Hematologic toxicity of any grade presented in all patients, and most patients presented grade 3 or higher events. Relevantly, 38% of patients presented prolonged grade 3 or higher hematologic toxicity, persisting at 3 months follow-up after ide-cel treatment. This prolonged toxicity, especially in patients with severe pancytopenia, may represent a major clinical challenge. Prolonged hematologic toxicities persisting at > 90 days post-CAR T-cell therapy, mainly thrombocytopenia and neutropenia, have been reported in 7–38% and 0–33%, respectively, in DLBCL and B-ALL studies with tisagenlecleucel (20, 21), axicabtagene ciloleucel (26) and lisocabtagene maraleucel (27). In the KarMMa trial, 41% of patients showed at least grade 3 persistent neutropenia, and 49% thrombocytopenia, with a median time to recovery of 1.9 and 2.1 months, respectively (9, 28). Moreover, in the KarMMa trial 3/127 (0.2%) of patients required stem cell support due to prolonged pancytopenia (9). The physiopathology of this post CAR-T persistent cytopenia is incompletely understood, and the clinical management relies on supportive measures, mainly transfusions, use of hematopoietic growth factors and hematopoietic stem cell boost (29).

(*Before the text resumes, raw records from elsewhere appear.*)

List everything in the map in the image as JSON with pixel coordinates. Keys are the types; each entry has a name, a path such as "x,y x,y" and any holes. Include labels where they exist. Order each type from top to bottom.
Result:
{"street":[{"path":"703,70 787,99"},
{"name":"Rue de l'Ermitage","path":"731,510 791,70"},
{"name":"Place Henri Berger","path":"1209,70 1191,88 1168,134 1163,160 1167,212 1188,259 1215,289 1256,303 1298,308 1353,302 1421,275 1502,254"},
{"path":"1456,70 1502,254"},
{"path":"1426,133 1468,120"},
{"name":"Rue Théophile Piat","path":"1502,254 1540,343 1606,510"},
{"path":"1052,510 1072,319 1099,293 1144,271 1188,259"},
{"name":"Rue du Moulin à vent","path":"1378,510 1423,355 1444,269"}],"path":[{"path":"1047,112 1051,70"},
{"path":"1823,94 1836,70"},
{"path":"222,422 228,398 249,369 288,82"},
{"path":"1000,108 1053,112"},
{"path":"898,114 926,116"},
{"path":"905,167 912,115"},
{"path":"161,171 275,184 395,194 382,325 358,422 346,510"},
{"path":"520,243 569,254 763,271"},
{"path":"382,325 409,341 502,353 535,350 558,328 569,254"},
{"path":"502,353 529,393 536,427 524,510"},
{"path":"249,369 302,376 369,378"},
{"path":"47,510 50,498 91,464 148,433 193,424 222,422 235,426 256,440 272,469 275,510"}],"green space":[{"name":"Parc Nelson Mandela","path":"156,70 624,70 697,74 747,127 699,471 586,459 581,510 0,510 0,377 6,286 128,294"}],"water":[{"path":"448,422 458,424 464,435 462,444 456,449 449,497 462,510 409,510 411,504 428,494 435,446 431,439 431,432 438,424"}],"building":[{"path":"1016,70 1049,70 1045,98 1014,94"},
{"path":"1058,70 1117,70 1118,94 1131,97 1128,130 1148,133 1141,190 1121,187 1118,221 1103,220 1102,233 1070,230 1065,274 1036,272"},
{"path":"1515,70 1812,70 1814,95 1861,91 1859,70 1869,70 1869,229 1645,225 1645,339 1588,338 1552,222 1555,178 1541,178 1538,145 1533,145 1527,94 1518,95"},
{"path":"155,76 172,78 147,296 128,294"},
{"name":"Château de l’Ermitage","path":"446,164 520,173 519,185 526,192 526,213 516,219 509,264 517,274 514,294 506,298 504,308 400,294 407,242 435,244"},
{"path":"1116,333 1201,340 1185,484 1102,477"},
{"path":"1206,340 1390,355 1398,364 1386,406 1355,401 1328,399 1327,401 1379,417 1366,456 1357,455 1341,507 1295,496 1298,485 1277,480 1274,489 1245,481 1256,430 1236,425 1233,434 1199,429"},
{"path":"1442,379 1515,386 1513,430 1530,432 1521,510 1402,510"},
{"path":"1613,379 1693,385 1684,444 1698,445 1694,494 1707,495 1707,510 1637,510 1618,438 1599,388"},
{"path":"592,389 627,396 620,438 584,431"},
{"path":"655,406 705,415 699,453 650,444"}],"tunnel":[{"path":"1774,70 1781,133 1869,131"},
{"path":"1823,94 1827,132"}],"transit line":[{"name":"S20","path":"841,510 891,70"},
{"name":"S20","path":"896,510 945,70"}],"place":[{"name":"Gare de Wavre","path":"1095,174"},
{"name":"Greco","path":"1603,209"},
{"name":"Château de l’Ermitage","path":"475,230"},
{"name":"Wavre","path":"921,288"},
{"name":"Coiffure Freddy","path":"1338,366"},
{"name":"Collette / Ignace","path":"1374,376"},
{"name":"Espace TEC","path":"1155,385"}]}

Regarding the ide-cel manufacturing process, the median time from lymphapheresis to ide-cel infusion was 7 (7–11) weeks. This seemed acceptable, since most patients (68.8%) were able to receive a bridging therapy, while patients with lower tumor burden did not require bridging. Manufacturing success rate was 88%, which is clearly lower as compared to previously published data (14). In the KarMMa phase 2 trial, only one case of production failure out of 140 included patients was reported (99.3% production success rate) (14). In this trial, the number of previous treatment lines, as well as the proportion of patients with a history of HDCT with ASCT, was comparable to our cohort. Thus, we hypothesized that the lower real-life manufacturing success rate was not related to a more heavily pretreated patient population. For tisagenlecleucel, the latest reported manufacturing success rates were around 96%, with less than 3% of patients receiving OOS products (30). Further reports from real-life cohorts could clarify the maximal expected production success rate for MM CAR-Ts and the possible underlying factors.